“Mr. Earl Percy,” I translated.

“Oh, RAPTUROUS!” she cried, her face radiant. “And WON’T Mr. Percy give us his opinion of my Art?”

Mr. Percy was in doubt how to take her enthusiasm; he seemed on the point of turning surly, and hesitated, while a sharp vertical line appeared on his small forehead; but he evidently concluded, after a deep glance at her, that if she was making game of him it was in no ill-natured spirit—nay, I think that for a few moments he suspected her liveliness to be some method of her own for the incipient stages of a flirtation.

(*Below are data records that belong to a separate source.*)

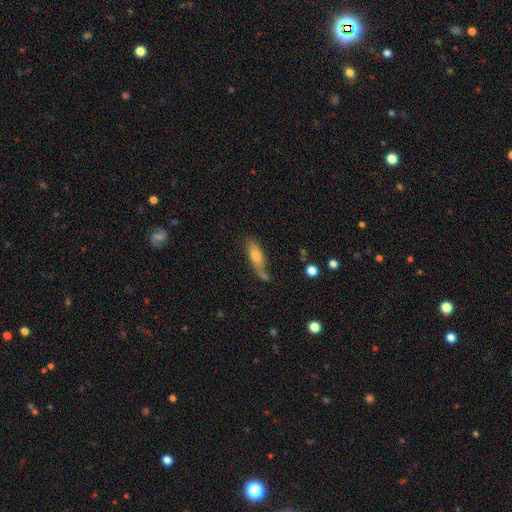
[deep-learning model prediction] smooth-or-featured: smooth: 70% | featured or disk: 23% | star or artifact: 7%
  how-rounded: in between: 60% | cigar-shaped: 36% | round: 3%
  merging: none: 47% | minor disturbance: 27% | merger: 14% | major disturbance: 13%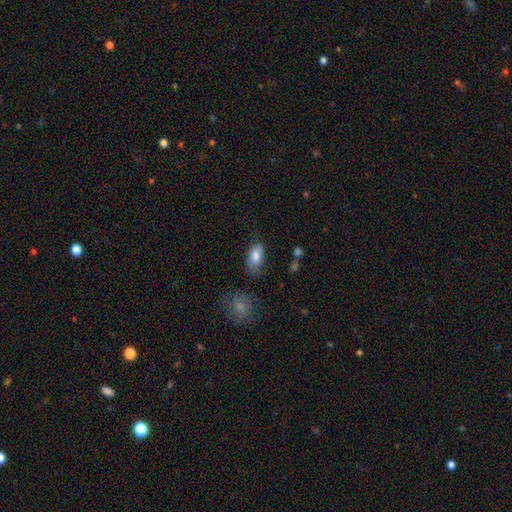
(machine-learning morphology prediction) This appears to be a smooth galaxy with no disk features (83%) that is in between round and cigar-shaped (91%). Merging: none (65%).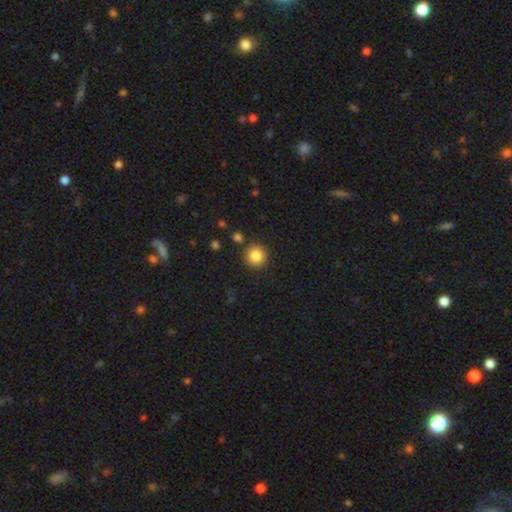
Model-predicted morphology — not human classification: Smooth or featured?
  - smooth: 85% *
  - star or artifact: 10%
  - featured or disk: 5%
How rounded?
  - round: 95% *
  - in between: 4%
  - cigar-shaped: 1%
Merging?
  - none: 88% *
  - minor disturbance: 6%
  - merger: 3%
  - major disturbance: 2%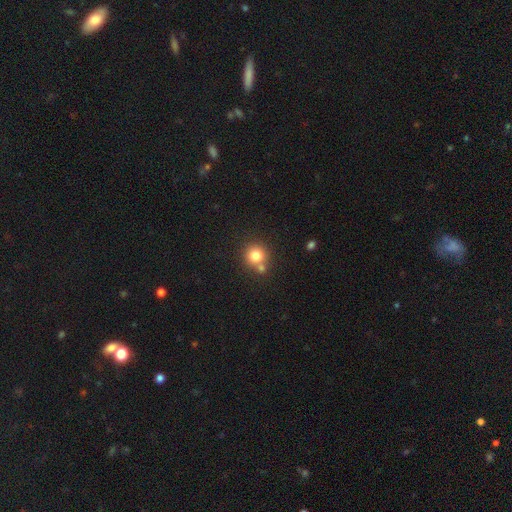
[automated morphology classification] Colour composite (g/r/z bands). It shows a smooth galaxy with no disk features (79%) that is round (91%). Merging: none (63%).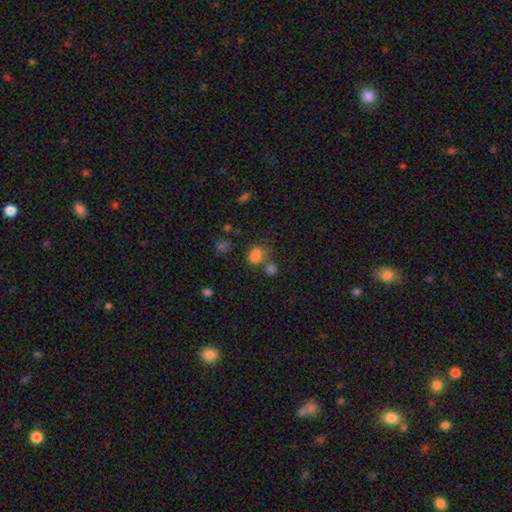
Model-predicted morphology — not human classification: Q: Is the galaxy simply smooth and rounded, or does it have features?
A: smooth — 75%.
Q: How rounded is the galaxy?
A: in between — 56%.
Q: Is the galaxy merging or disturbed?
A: none — 47%.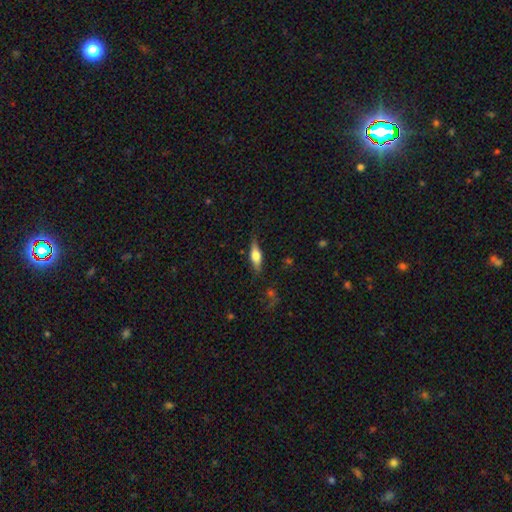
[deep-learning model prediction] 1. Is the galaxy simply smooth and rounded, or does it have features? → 48% smooth, 46% featured or disk, 7% star or artifact.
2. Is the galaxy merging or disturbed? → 79% none, 16% minor disturbance, 4% major disturbance, 2% merger.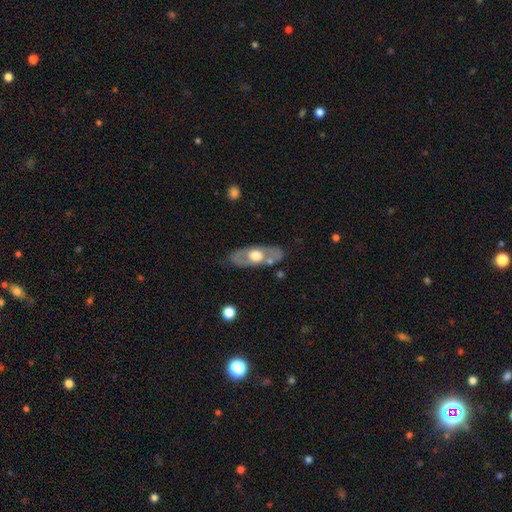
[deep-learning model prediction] Q: Smooth or featured?
A: featured or disk (55%); runner-up: smooth (40%)
Q: Edge-on disk?
A: no (67%); runner-up: yes (33%)
Q: Merging?
A: none (76%); runner-up: minor disturbance (15%)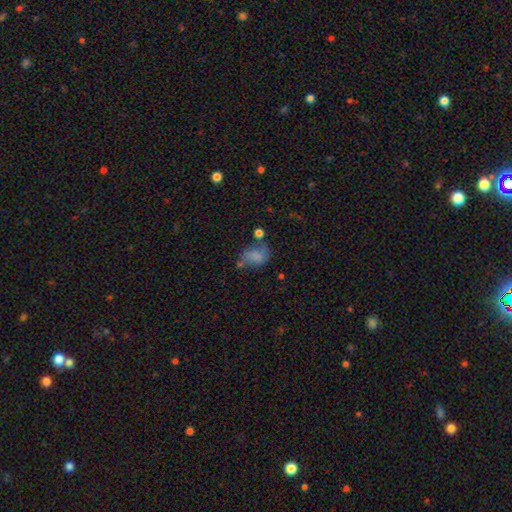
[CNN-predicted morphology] smooth_or_featured: smooth (p=0.61) [alt: featured or disk p=0.26]
how_rounded: in between (p=0.72) [alt: round p=0.26]
merging: none (p=0.38) [alt: minor disturbance p=0.27]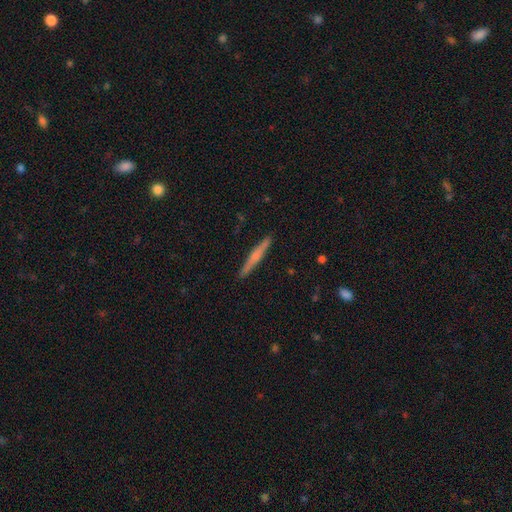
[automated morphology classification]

Finally he turned again to the easel, and as he examined the painting thereon at closer range, amazement overspread his features. However, pulling himself together, he found himself able to reply—and with great gallantry:

“Well, on’y t’ think them little hands cud ‘a’ done all that rough woik!”

The unintended viciousness of this retort produced an effect so marked, that, except for my growing uneasiness, I might have enjoyed her expression.

As it was, I saved her face by entering into the conversation with a question, which I put quickly:

“You intend pursuing your historical researches in the neighborhood?”

The facial contortion which served him for a laugh, and at the same time as a symbol of unfathomable reserve, was repeated, accompanied by a jocose manifestation, in the nature of a sharp and taunting cackle, which seemed to indicate a conviction that he was getting much the best of it in some conflict of wits.

“Them fairy tales I handed you about ole Jeanne d’Arc and William the Conker,” he said, “say, they must ‘a’ made you sore after-WOIDS!”